Seguramente el cardenal aspiraba a un marido de más abolengo que el del joven Tartini. No obstante, a la muerte de su padre, Giuseppe impulsado por su temperamento juvenil, se casó secretamente con Elisabetta. Cuando lo supo el cardenal, lo acusó de secuestro. Apenas Giuseppe pudo escapar, dicen, que dejando algunos de sus perseguidores heridos. Pero como declara Piero (Como somos, 1969) “todos tenemos parientes” y Giuseppe los tenía.
De modo que consiguió asilo en el Sacro Convento de Assisi. Y allí fue cuando le llegó el momento que señala Borges. Bajo la tutela de un gran músico a quien llamaban “padre Boemo” desarrolló sus estudios del violín y acompañaba con su sonido las celebraciones religiosas. Pasaron un par de años y, señalan sus biógrafos, la vida conventual modeló el carácter del joven. De impulsivo y temerario pasó a ser tranquilo y reflexivo. Así, resignándose a su suerte, se convirtió en el experto violinista que, detrás de una cortina, daba marco musical a la liturgia. “El viento sopla donde quiere”, dice la Biblia y eso fue lo que ocurrió: un oportuno golpe de aire descorrió la cortina lo suficiente como para que un feligrés lo descubriera. Grande fue la sorpresa del joven cuando se enteró de que el prelado lo había perdonado y podía volver con su esposa.
¿Un pacto diabólico?
La pieza más famosa de Tartini es Il trillo del diavolo, que compuso una noche de 1713. Nunca hubiéramos sabido los detalles, de no haber sido porque el astrónomo Jérôme de Lalande (1732- 1807) lo reveló en su Voyage d’un François en Italie. El texto publicado en 1769 relata las experiencias de viaje de Lalande en los años 1765 y 1766. Entre las entrevistas que mantuvo el sabio francés no podía faltar la de quien él conceptuaba “el mejor violinista de Europa”.

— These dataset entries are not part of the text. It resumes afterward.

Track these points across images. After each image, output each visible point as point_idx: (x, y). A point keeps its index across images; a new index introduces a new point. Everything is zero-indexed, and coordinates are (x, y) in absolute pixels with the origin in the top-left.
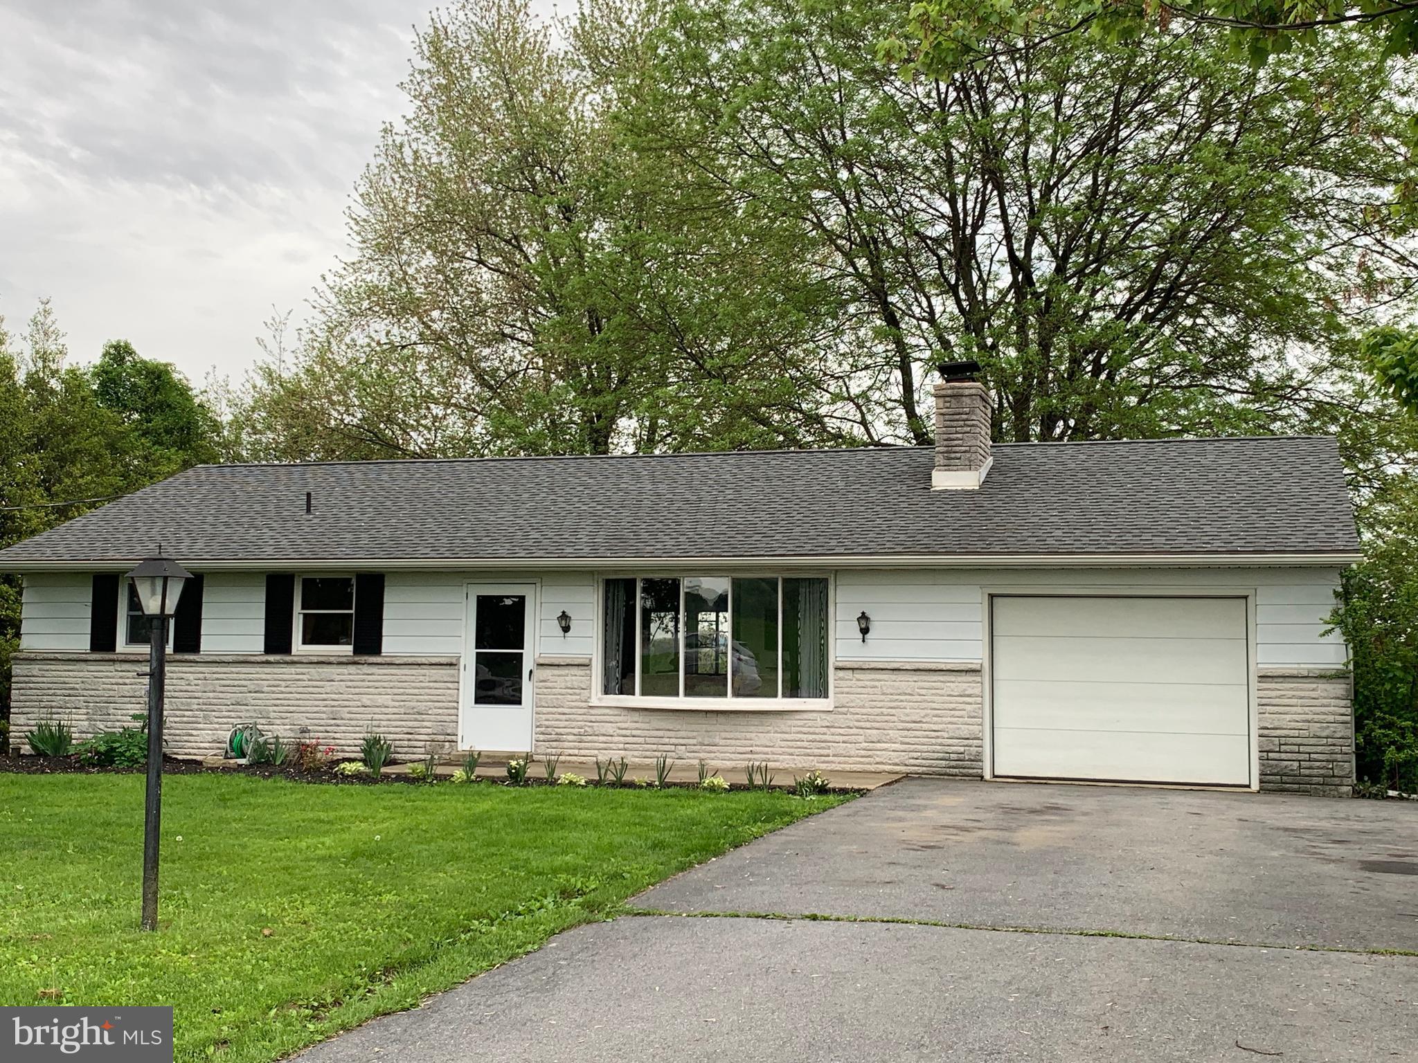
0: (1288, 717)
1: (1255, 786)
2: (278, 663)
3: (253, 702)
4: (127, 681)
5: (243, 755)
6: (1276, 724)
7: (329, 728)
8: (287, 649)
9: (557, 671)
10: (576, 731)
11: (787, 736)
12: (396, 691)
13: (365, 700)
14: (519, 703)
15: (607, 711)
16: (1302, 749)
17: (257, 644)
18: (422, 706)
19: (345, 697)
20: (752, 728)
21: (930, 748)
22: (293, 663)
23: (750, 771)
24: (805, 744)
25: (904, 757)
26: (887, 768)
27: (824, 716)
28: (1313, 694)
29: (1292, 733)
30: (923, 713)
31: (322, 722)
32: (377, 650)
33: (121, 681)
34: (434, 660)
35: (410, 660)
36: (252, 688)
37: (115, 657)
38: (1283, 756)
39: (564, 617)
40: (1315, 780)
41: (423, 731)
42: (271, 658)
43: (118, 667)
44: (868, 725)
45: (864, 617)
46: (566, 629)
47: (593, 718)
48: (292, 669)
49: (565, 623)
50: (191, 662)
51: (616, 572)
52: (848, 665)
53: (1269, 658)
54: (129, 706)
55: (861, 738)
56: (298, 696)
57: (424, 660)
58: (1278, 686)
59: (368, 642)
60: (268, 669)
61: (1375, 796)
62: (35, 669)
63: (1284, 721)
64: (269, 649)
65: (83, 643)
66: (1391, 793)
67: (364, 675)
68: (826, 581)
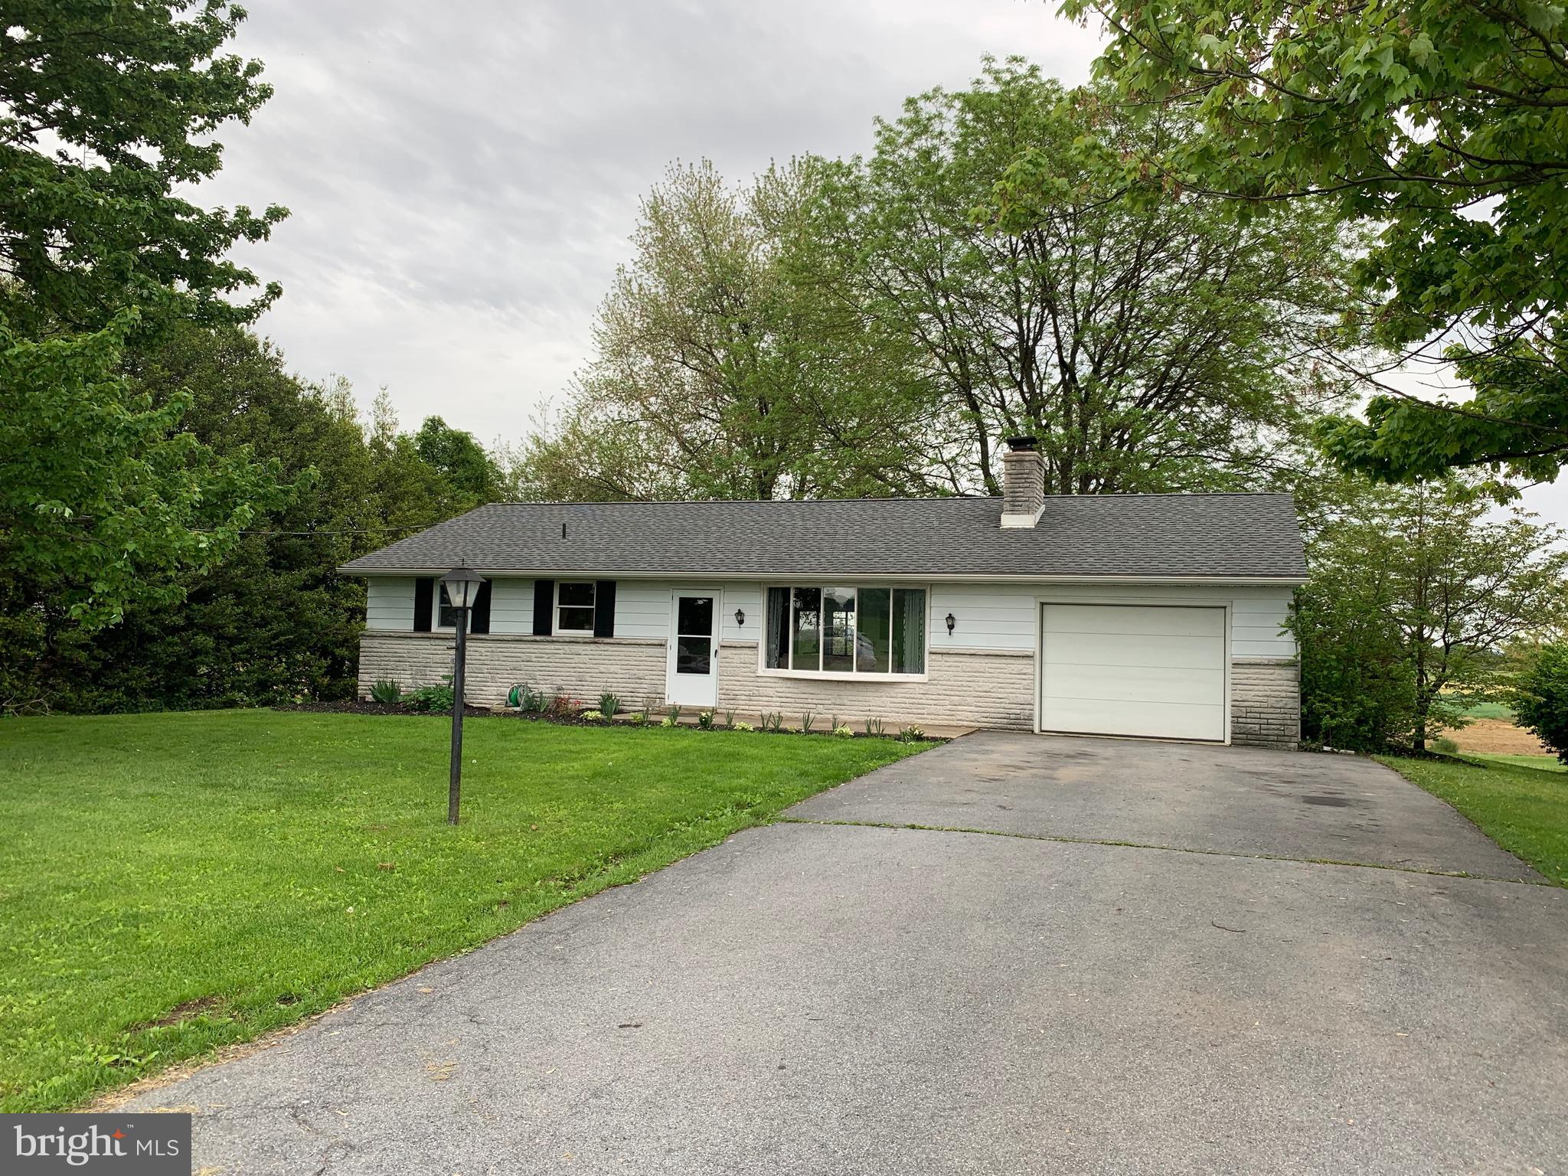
0: (1253, 693)
1: (1228, 742)
2: (542, 641)
3: (525, 668)
4: (440, 652)
5: (518, 705)
6: (1244, 698)
7: (577, 688)
8: (548, 632)
9: (734, 651)
10: (747, 693)
11: (894, 700)
12: (623, 663)
13: (602, 668)
14: (708, 672)
15: (769, 680)
16: (1262, 716)
17: (528, 628)
18: (641, 674)
19: (588, 666)
20: (871, 694)
21: (996, 710)
22: (553, 642)
23: (868, 724)
24: (907, 706)
25: (977, 716)
26: (965, 723)
27: (921, 686)
28: (1271, 677)
29: (1255, 704)
30: (991, 685)
31: (572, 683)
32: (610, 634)
33: (435, 652)
34: (649, 642)
35: (633, 642)
36: (524, 658)
37: (430, 635)
38: (1249, 720)
39: (740, 613)
40: (1272, 738)
41: (641, 690)
42: (538, 638)
43: (433, 642)
44: (952, 693)
45: (950, 617)
46: (741, 622)
47: (759, 684)
48: (552, 646)
49: (740, 618)
50: (483, 639)
51: (776, 582)
52: (939, 651)
53: (1239, 651)
54: (441, 669)
55: (947, 702)
56: (556, 665)
57: (643, 642)
58: (1246, 671)
59: (604, 628)
60: (535, 646)
61: (1314, 751)
62: (376, 643)
63: (1250, 695)
64: (536, 632)
65: (409, 625)
66: (1326, 748)
67: (601, 651)
68: (924, 591)
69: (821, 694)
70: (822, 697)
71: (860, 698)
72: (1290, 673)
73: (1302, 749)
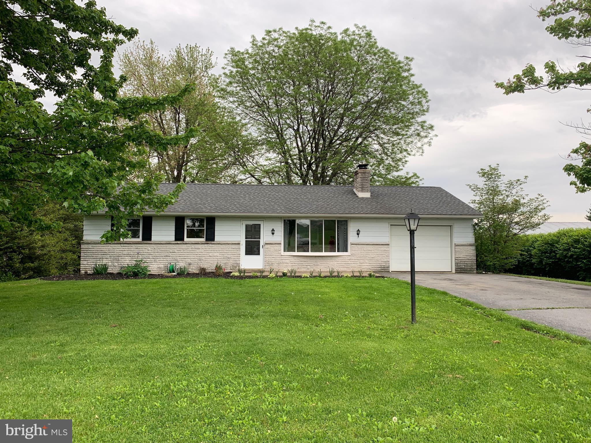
1: (454, 272)
2: (181, 244)
3: (172, 256)
4: (126, 250)
5: (174, 272)
6: (460, 257)
7: (198, 263)
8: (183, 239)
9: (271, 245)
10: (277, 262)
11: (338, 262)
12: (221, 252)
13: (211, 254)
14: (259, 254)
15: (286, 256)
16: (465, 262)
17: (173, 238)
18: (229, 256)
19: (204, 254)
20: (328, 260)
21: (377, 265)
24: (343, 264)
25: (370, 267)
26: (365, 270)
27: (348, 257)
28: (468, 249)
29: (464, 259)
30: (375, 255)
31: (196, 261)
33: (123, 250)
34: (235, 243)
35: (226, 243)
36: (171, 251)
37: (120, 242)
38: (461, 264)
39: (273, 230)
40: (468, 270)
41: (229, 263)
42: (176, 242)
43: (122, 245)
44: (360, 259)
45: (358, 230)
46: (273, 234)
47: (282, 259)
48: (185, 246)
49: (273, 232)
50: (148, 243)
51: (288, 218)
52: (355, 243)
53: (457, 240)
54: (126, 258)
55: (358, 262)
56: (187, 254)
57: (230, 243)
58: (460, 247)
59: (211, 238)
60: (177, 246)
61: (480, 273)
62: (90, 246)
63: (461, 256)
64: (176, 239)
66: (483, 272)
67: (209, 247)
68: (347, 221)
69: (309, 261)
72: (474, 248)
73: (477, 273)
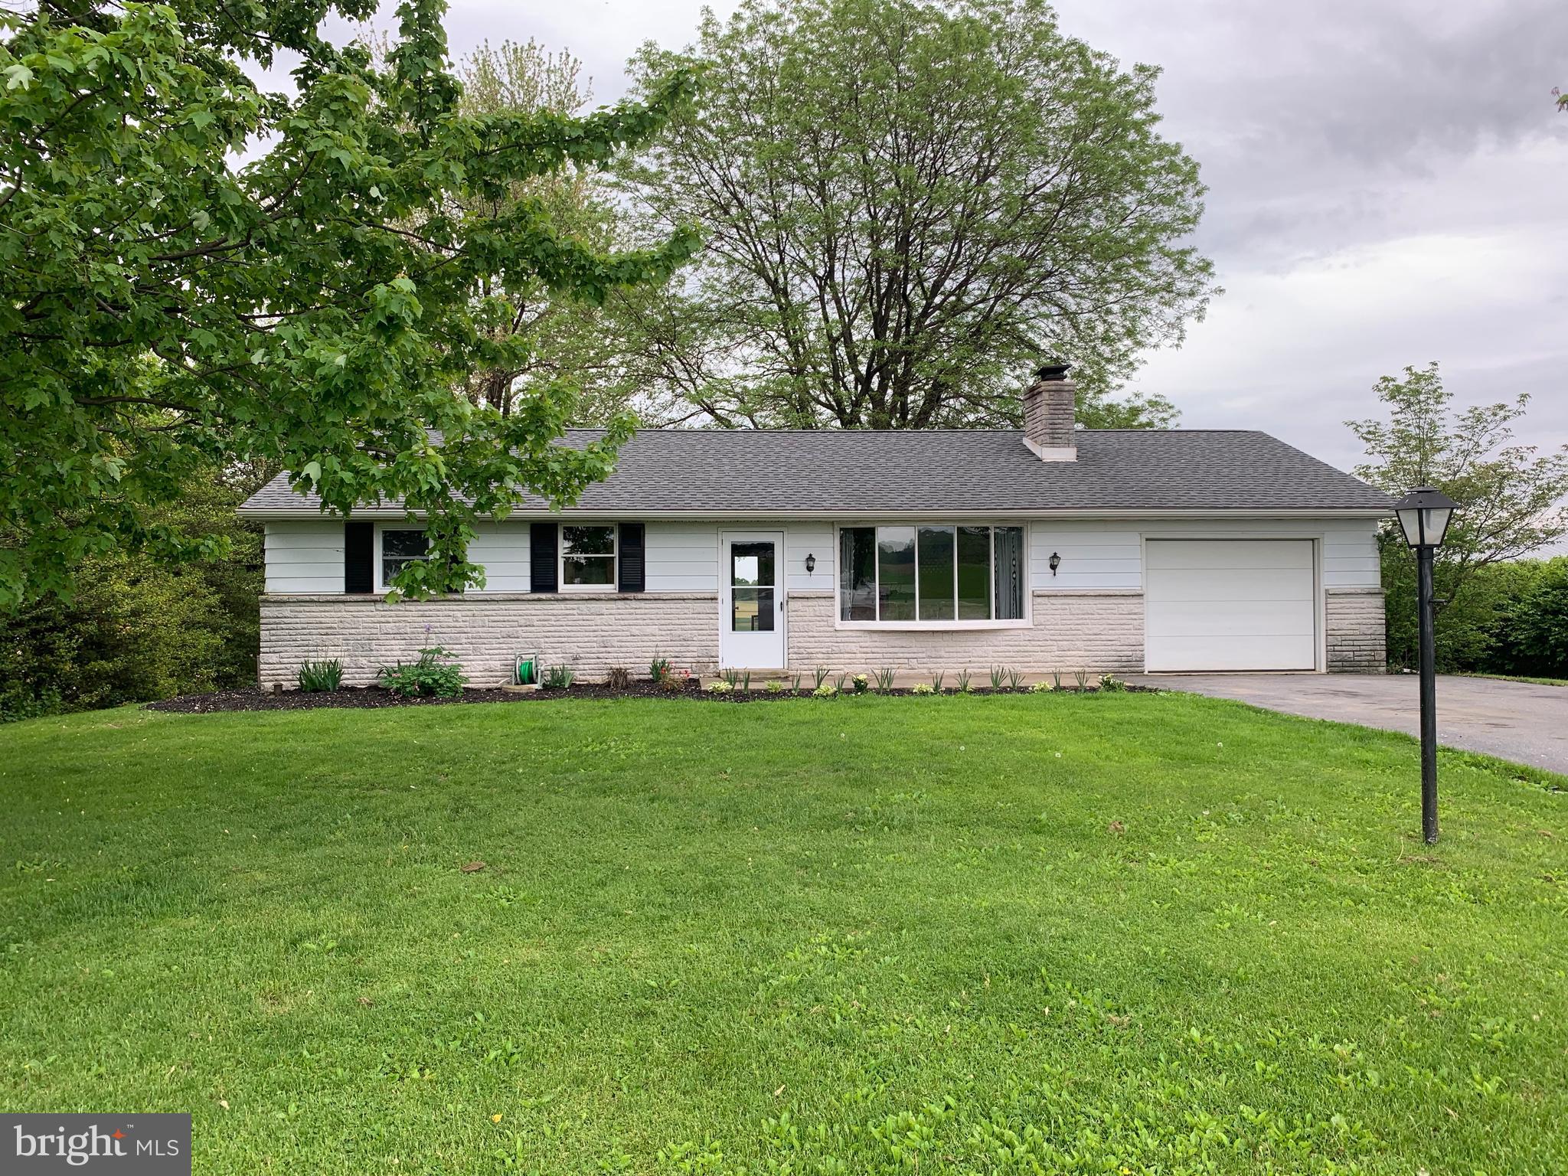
0: (1347, 622)
1: (1324, 670)
3: (524, 635)
4: (390, 619)
5: (532, 681)
6: (1340, 627)
7: (600, 655)
8: (553, 588)
9: (805, 603)
10: (824, 650)
11: (999, 649)
12: (663, 622)
13: (634, 630)
15: (850, 634)
16: (1356, 643)
17: (527, 585)
18: (687, 634)
19: (615, 628)
20: (970, 644)
21: (1108, 653)
24: (1012, 654)
25: (1088, 661)
27: (1026, 632)
28: (1362, 605)
29: (1351, 632)
30: (1102, 627)
31: (594, 650)
32: (640, 589)
33: (383, 619)
34: (698, 596)
35: (677, 596)
36: (522, 622)
37: (374, 598)
38: (1344, 648)
39: (810, 558)
40: (1364, 663)
41: (688, 654)
42: (538, 596)
43: (379, 606)
44: (1060, 638)
46: (810, 569)
47: (839, 640)
48: (562, 605)
49: (810, 564)
50: (455, 601)
51: (855, 522)
52: (1046, 593)
53: (1332, 581)
54: (393, 642)
55: (1055, 648)
56: (569, 628)
57: (690, 596)
58: (1341, 600)
59: (633, 583)
60: (538, 606)
61: (1397, 673)
62: (286, 611)
63: (1345, 624)
64: (535, 588)
65: (337, 585)
66: (1405, 670)
67: (631, 609)
68: (1019, 530)
69: (914, 645)
70: (915, 650)
71: (959, 649)
72: (1379, 601)
73: (1389, 672)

Las impresiones del viajero están registradas en las páginas 293 y 293 del tomo 8, de las que normalmente se publica el siguiente resumen:
“Una noche, en el año 1713 soñé que había hecho un pacto con el diablo a cambio de mi alma. Todo salió como yo deseaba: mi nuevo sirviente anticipó todos mis deseos. Entre otras cosas, le di mi violín para ver si podía tocar. ¡Cuán grande fue mi asombro al oír una sonata tan maravillosa y tan hermosa, interpretada con tanto arte e inteligencia, como nunca había pensado ni en mis más intrépidos sueños! Me sentí extasiado, transportado, encantado: mi respiración falló, y desperté. Inmediatamente tomé mi violín con el fin de retener, al menos una parte, la impresión de mi sueño. ¡En vano! La música que yo en ese momento compuse es sin duda la mejor que he escrito, y todavía la llamo el Trino del diablo, pero la diferencia entre ella y aquella que me conmovió es tan grande que habría destruido mi instrumento y habría dicho adiós a la música para siempre si hubiera tenido que vivir sin el goce que me ofrece”.
¿Realmente había pactado con el demonio? En la prensa del siglo XIX algunos opinan que el episodio se dio “en medio de un acceso de sonambulismo”, otros que “cayó sumido en sopor magnético”.
Dice Lalande, que “su imaginación estaba ardiendo por el genio de la composición” (p. 293) y que Tartini “imagina darle su violín” al diablo (p. 294). Lo que ocurrió nunca lo sabremos. Lalande publicó en 1769 y Tartini murió en febrero de 1770. Difícilmente hubiera podido contradecirlo.